## WORK TO BE COMPLETED:
Reproduce the records below exactly, from the line containing "Quality Gate FAILS:**" through the end of the records.

## DATA:

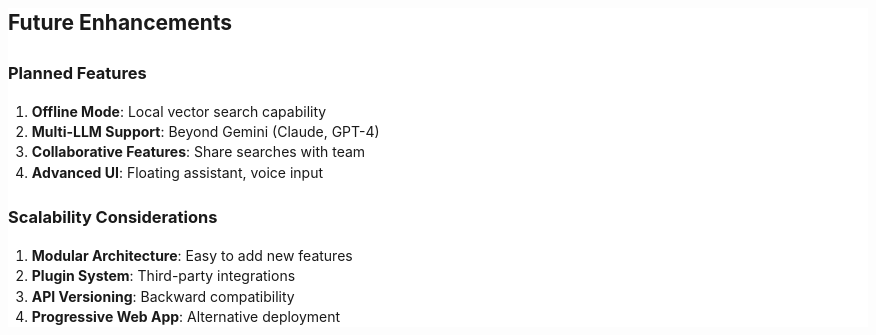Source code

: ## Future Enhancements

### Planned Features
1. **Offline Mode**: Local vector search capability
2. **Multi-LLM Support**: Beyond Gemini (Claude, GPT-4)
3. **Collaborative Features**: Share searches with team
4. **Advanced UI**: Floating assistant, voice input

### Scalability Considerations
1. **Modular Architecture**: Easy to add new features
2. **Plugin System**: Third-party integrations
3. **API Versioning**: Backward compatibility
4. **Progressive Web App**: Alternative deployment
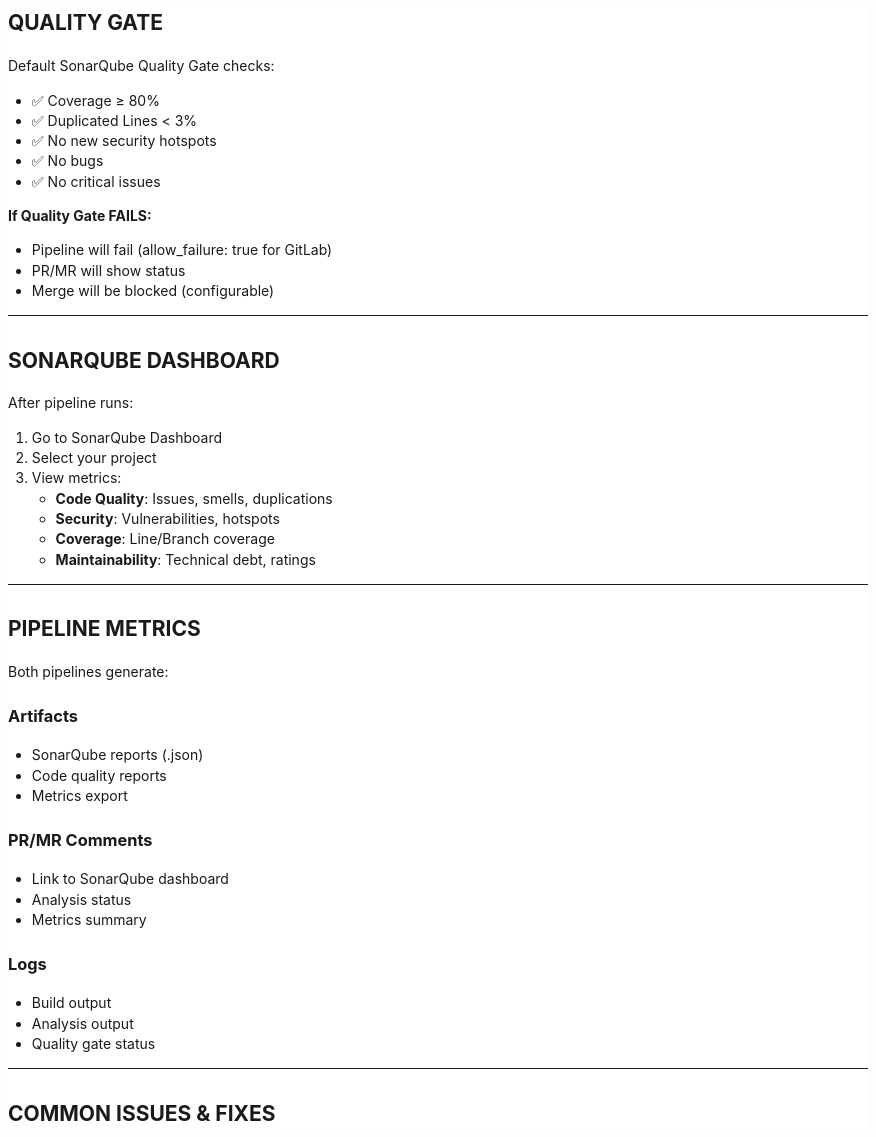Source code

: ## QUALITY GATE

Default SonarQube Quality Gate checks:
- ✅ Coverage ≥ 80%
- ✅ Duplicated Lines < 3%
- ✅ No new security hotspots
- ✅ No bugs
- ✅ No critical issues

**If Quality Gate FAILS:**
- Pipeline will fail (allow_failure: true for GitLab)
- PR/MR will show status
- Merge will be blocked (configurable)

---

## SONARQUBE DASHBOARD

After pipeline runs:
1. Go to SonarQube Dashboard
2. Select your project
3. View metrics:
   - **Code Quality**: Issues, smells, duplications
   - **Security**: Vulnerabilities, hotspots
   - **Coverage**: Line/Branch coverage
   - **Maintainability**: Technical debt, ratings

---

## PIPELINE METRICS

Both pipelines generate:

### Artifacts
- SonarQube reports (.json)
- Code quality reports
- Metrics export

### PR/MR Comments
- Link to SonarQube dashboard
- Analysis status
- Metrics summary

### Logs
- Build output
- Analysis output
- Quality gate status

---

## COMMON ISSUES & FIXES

## SOLVED PROBLEM:
**If Quality Gate FAILS:**
- Pipeline will fail (allow_failure: true for GitLab)
- PR/MR will show status
- Merge will be blocked (configurable)

---

## SONARQUBE DASHBOARD

After pipeline runs:
1. Go to SonarQube Dashboard
2. Select your project
3. View metrics:
   - **Code Quality**: Issues, smells, duplications
   - **Security**: Vulnerabilities, hotspots
   - **Coverage**: Line/Branch coverage
   - **Maintainability**: Technical debt, ratings

---

## PIPELINE METRICS

Both pipelines generate:

### Artifacts
- SonarQube reports (.json)
- Code quality reports
- Metrics export

### PR/MR Comments
- Link to SonarQube dashboard
- Analysis status
- Metrics summary

### Logs
- Build output
- Analysis output
- Quality gate status

---

## COMMON ISSUES & FIXES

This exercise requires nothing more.